- **What you will do**:
Your answer is the lines below, exactly, from the one that contains "Annotation task. What" through the one that contains "Serialize what can", both included.

- **Stored data entries**:
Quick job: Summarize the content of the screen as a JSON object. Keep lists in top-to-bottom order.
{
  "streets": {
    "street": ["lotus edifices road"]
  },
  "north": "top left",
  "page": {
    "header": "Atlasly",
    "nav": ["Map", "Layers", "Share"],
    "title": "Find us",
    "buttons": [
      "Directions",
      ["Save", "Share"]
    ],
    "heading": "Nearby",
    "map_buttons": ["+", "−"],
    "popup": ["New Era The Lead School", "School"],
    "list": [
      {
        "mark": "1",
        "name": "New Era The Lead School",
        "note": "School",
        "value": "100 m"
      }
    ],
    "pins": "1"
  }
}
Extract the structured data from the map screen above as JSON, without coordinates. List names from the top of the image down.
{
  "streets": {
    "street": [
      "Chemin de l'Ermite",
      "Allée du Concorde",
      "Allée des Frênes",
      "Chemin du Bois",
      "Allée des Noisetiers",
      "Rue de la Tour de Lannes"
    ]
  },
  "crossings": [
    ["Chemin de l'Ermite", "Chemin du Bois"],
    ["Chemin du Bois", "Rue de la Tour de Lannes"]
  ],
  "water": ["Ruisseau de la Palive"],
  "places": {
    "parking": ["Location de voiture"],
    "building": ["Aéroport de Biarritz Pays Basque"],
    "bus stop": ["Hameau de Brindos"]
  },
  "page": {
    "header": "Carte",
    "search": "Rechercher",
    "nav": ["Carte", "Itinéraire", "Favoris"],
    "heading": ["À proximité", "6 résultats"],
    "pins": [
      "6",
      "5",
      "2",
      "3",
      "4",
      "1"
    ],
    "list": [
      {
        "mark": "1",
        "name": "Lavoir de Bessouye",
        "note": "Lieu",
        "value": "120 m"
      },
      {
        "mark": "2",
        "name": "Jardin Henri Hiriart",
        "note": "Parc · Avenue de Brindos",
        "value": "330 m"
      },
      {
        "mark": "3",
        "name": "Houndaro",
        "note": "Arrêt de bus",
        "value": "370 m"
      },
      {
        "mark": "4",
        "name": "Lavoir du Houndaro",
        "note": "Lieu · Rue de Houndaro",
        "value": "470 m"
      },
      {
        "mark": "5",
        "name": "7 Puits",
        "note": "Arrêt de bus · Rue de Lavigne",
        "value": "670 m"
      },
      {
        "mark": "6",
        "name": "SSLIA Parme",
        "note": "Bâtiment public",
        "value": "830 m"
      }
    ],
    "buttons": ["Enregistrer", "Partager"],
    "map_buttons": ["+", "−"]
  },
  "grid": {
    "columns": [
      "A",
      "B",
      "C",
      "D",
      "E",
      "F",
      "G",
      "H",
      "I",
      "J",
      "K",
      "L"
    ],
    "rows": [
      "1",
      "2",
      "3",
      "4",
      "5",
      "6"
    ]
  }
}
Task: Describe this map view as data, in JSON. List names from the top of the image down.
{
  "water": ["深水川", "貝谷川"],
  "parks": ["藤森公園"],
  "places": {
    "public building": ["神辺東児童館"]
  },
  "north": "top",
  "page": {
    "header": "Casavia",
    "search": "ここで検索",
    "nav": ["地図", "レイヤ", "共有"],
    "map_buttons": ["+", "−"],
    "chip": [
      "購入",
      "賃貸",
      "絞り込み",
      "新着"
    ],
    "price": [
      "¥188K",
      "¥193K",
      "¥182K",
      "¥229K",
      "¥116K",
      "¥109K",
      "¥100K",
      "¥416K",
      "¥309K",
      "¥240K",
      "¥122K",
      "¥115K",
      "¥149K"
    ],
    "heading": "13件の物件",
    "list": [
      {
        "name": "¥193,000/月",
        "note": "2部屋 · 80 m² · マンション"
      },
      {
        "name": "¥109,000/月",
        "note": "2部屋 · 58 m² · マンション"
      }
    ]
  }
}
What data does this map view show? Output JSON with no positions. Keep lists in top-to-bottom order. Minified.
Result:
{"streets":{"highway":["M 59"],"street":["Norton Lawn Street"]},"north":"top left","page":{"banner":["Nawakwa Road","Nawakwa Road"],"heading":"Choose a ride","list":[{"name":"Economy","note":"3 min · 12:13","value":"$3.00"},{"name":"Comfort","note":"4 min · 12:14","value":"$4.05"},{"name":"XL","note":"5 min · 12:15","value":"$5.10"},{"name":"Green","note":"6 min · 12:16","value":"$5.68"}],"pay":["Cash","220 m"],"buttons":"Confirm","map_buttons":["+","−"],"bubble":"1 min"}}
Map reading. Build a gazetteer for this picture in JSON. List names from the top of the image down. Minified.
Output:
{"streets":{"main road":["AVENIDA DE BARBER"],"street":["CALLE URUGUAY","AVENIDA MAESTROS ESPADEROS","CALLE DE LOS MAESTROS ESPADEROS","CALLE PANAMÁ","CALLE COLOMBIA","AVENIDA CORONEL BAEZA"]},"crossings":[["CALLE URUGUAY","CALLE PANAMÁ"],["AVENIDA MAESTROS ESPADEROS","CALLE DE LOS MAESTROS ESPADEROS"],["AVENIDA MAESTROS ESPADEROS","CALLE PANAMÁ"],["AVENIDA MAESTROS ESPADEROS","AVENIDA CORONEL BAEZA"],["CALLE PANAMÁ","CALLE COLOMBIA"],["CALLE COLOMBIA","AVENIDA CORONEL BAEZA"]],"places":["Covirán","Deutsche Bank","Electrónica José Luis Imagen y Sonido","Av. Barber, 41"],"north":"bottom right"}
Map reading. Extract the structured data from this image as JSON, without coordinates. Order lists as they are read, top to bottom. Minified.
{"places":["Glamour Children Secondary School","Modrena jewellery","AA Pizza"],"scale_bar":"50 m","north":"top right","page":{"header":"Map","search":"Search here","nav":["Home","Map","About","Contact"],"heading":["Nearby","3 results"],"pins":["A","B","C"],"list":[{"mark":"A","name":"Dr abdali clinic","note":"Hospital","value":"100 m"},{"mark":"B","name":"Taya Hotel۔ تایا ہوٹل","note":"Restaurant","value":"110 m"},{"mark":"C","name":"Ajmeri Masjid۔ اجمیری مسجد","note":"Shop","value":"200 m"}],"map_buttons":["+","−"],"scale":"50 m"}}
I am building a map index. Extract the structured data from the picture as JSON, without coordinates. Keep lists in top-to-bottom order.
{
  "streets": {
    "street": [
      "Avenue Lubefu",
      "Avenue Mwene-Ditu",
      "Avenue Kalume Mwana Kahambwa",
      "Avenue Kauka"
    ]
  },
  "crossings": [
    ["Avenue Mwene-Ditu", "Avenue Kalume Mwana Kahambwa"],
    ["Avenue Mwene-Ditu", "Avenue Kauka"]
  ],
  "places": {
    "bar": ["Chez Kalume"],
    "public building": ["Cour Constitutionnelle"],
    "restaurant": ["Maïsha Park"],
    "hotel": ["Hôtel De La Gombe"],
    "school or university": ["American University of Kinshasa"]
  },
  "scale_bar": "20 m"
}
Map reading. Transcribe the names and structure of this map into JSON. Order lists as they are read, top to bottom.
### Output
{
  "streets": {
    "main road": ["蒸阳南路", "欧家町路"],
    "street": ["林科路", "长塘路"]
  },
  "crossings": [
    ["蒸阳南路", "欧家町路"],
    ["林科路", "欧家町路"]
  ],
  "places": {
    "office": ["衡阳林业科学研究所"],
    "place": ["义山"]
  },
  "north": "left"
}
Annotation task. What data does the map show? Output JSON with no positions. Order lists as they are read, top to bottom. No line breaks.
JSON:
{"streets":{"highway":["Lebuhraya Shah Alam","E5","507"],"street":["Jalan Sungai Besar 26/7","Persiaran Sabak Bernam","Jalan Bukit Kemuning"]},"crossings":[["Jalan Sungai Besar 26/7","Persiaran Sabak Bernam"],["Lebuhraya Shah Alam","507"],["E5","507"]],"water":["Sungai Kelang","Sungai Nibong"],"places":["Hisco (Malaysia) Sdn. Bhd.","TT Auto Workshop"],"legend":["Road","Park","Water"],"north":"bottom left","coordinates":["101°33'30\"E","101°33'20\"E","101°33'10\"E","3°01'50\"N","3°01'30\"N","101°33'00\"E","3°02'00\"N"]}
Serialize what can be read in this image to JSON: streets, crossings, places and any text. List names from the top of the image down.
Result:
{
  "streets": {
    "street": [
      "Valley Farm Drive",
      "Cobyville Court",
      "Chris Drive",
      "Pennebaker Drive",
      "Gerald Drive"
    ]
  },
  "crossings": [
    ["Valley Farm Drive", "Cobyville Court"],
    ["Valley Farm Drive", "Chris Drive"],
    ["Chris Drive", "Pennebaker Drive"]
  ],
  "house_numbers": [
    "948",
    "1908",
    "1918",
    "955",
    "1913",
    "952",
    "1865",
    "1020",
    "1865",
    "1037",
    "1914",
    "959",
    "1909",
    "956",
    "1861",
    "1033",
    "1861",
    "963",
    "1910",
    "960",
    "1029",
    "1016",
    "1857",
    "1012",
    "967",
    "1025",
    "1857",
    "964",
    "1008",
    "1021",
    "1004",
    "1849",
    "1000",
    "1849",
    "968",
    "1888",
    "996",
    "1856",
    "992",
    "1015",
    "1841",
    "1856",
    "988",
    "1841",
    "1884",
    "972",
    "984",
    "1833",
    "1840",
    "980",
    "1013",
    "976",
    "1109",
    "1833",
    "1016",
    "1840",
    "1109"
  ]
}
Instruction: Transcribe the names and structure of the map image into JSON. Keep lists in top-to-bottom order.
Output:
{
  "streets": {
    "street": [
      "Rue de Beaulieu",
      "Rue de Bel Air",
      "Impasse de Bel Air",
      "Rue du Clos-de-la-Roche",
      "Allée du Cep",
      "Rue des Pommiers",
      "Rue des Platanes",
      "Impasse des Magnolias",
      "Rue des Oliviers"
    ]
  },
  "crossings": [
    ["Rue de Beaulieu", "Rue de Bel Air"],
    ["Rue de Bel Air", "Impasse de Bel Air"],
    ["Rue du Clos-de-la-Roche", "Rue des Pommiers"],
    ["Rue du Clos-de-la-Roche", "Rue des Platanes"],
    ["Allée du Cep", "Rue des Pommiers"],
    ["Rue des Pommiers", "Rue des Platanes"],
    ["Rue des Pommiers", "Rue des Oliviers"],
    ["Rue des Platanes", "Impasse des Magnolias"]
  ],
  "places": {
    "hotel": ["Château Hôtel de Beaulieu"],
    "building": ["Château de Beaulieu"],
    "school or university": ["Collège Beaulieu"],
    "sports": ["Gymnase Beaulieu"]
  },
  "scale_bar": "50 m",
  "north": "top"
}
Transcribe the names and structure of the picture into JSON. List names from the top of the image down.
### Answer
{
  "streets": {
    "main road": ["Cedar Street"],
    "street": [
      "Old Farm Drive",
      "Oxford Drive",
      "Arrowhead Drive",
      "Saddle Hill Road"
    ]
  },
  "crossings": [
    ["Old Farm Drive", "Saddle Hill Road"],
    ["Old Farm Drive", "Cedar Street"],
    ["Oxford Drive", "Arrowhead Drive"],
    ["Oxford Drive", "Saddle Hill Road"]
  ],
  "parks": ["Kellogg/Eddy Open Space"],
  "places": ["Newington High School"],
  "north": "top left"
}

- **Output for this task**:
Annotation task. What data does the map show? Output JSON with no positions. Order lists as they are read, top to bottom. No line breaks.
JSON:
{"streets":{"highway":["Lebuhraya Shah Alam","E5","507"],"street":["Jalan Sungai Besar 26/7","Persiaran Sabak Bernam","Jalan Bukit Kemuning"]},"crossings":[["Jalan Sungai Besar 26/7","Persiaran Sabak Bernam"],["Lebuhraya Shah Alam","507"],["E5","507"]],"water":["Sungai Kelang","Sungai Nibong"],"places":["Hisco (Malaysia) Sdn. Bhd.","TT Auto Workshop"],"legend":["Road","Park","Water"],"north":"bottom left","coordinates":["101°33'30\"E","101°33'20\"E","101°33'10\"E","3°01'50\"N","3°01'30\"N","101°33'00\"E","3°02'00\"N"]}
Serialize what can be read in this image to JSON: streets, crossings, places and any text. List names from the top of the image down.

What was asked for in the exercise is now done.